(Stored items)
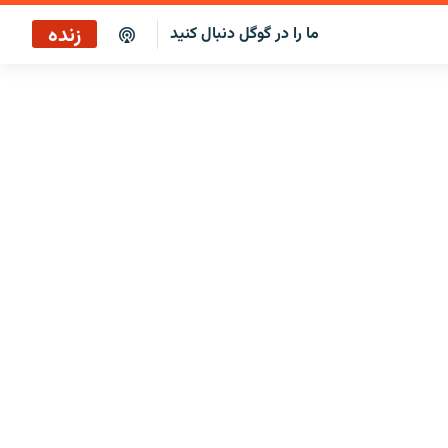
زنده
ما را در گوگل دنبال کنید
برنامه خبری ۲۲
پخش رادیویی
برنامه خبری ۲۲
پخش ماهواره‌ای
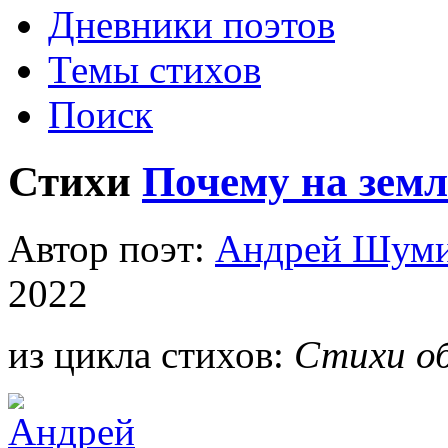
Дневники поэтов
Темы стихов
Поиск
Стихи
Почему на земл
Автор поэт:
Андрей Шум
2022
из цикла стихов:
Стихи об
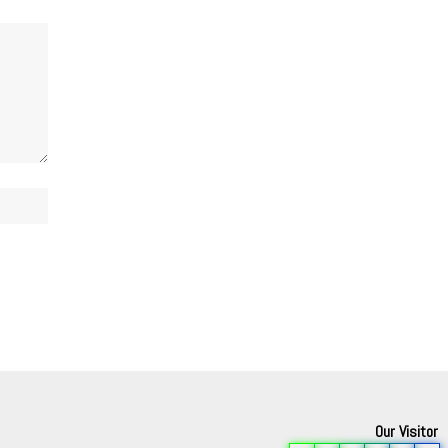
Our Visitor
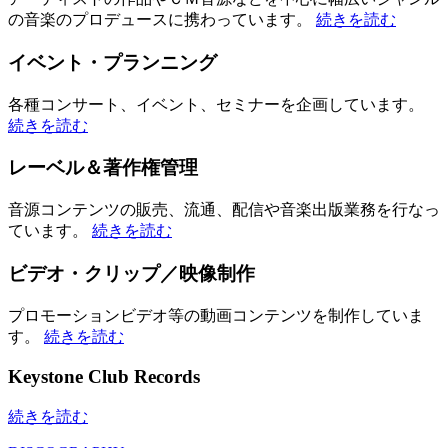
の音楽のプロデュースに携わっています。
続きを読む
イベント・プランニング
各種コンサート、イベント、セミナーを企画しています。
続きを読む
レーベル＆著作権管理
音源コンテンツの販売、流通、配信や音楽出版業務を行なっ
ています。
続きを読む
ビデオ・クリップ／映像制作
プロモーションビデオ等の動画コンテンツを制作していま
す。
続きを読む
Keystone Club Records
続きを読む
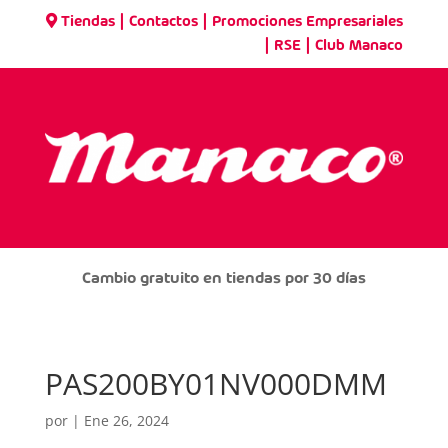
|
|
Tiendas
Contactos
Promociones Empresariales
|
|
RSE
Club Manaco
Cambio gratuito en tiendas por 30 días
PAS200BY01NV000DMM
por
|
Ene 26, 2024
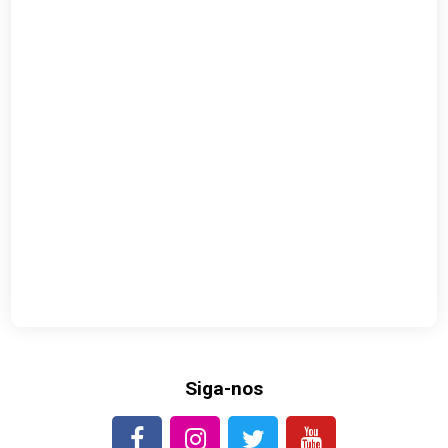
Siga-nos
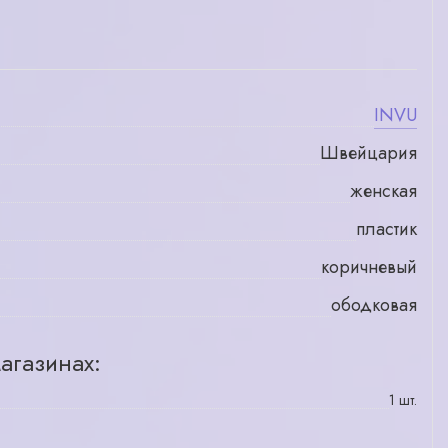
INVU
Швейцария
женская
пластик
коричневый
ободковая
агазинах:
1 шт.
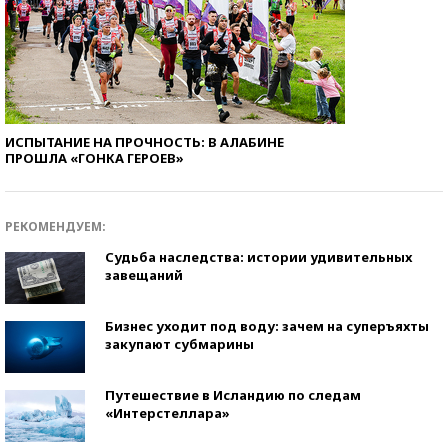
ИСПЫТАНИЕ НА ПРОЧНОСТЬ: В АЛАБИНЕ
ПРОШЛА «ГОНКА ГЕРОЕВ»
РЕКОМЕНДУЕМ:
Судьба наследства: истории удивительных
завещаний
Бизнес уходит под воду: зачем на суперъяхты
закупают субмарины
Путешествие в Исландию по следам
«Интерстеллара»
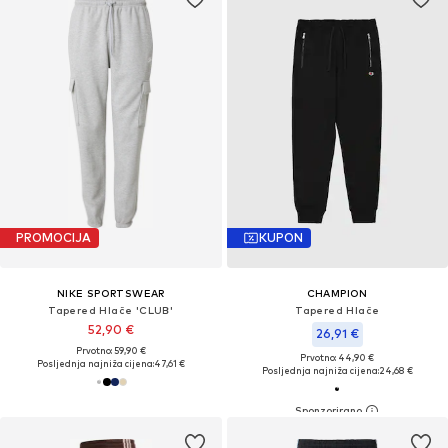
PROMOCIJA
KUPON
NIKE SPORTSWEAR
CHAMPION
Tapered Hlače 'CLUB'
Tapered Hlače
52,90 €
26,91 €
Prvotno: 59,90 €
Prvotno: 44,90 €
Posljednja najniža cijena:
47,61 €
Posljednja najniža cijena:
24,68 €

*Instructions for the task*
The expected result is every record above, word for word, with no pictures in it.

*Worked solution*
زنده
ما را در گوگل دنبال کنید
برنامه خبری ۲۲
پخش رادیویی
برنامه خبری ۲۲
پخش ماهواره‌ای
Дневники поэтов
Темы стихов
Поиск
Стихи
Почему на земл
Автор поэт:
Андрей Шум
2022
из цикла стихов:
Стихи об
Our Visitor
の音楽のプロデュースに携わっています。
続きを読む
イベント・プランニング
各種コンサート、イベント、セミナーを企画しています。
続きを読む
レーベル＆著作権管理
音源コンテンツの販売、流通、配信や音楽出版業務を行なっ
ています。
続きを読む
ビデオ・クリップ／映像制作
プロモーションビデオ等の動画コンテンツを制作していま
す。
続きを読む
Keystone Club Records
続きを読む
|
|
Tiendas
Contactos
Promociones Empresariales
|
|
RSE
Club Manaco
Cambio gratuito en tiendas por 30 días
PAS200BY01NV000DMM
por
|
Ene 26, 2024
Siga-nos
INVU
Швейцария
женская
пластик
коричневый
ободковая
агазинах:
1 шт.
ИСПЫТАНИЕ НА ПРОЧНОСТЬ: В АЛАБИНЕ
ПРОШЛА «ГОНКА ГЕРОЕВ»
РЕКОМЕНДУЕМ:
Судьба наследства: истории удивительных
завещаний
Бизнес уходит под воду: зачем на суперъяхты
закупают субмарины
Путешествие в Исландию по следам
«Интерстеллара»
PROMOCIJA
KUPON
NIKE SPORTSWEAR
CHAMPION
Tapered Hlače 'CLUB'
Tapered Hlače
52,90 €
26,91 €
Prvotno: 59,90 €
Prvotno: 44,90 €
Posljednja najniža cijena:
47,61 €
Posljednja najniža cijena:
24,68 €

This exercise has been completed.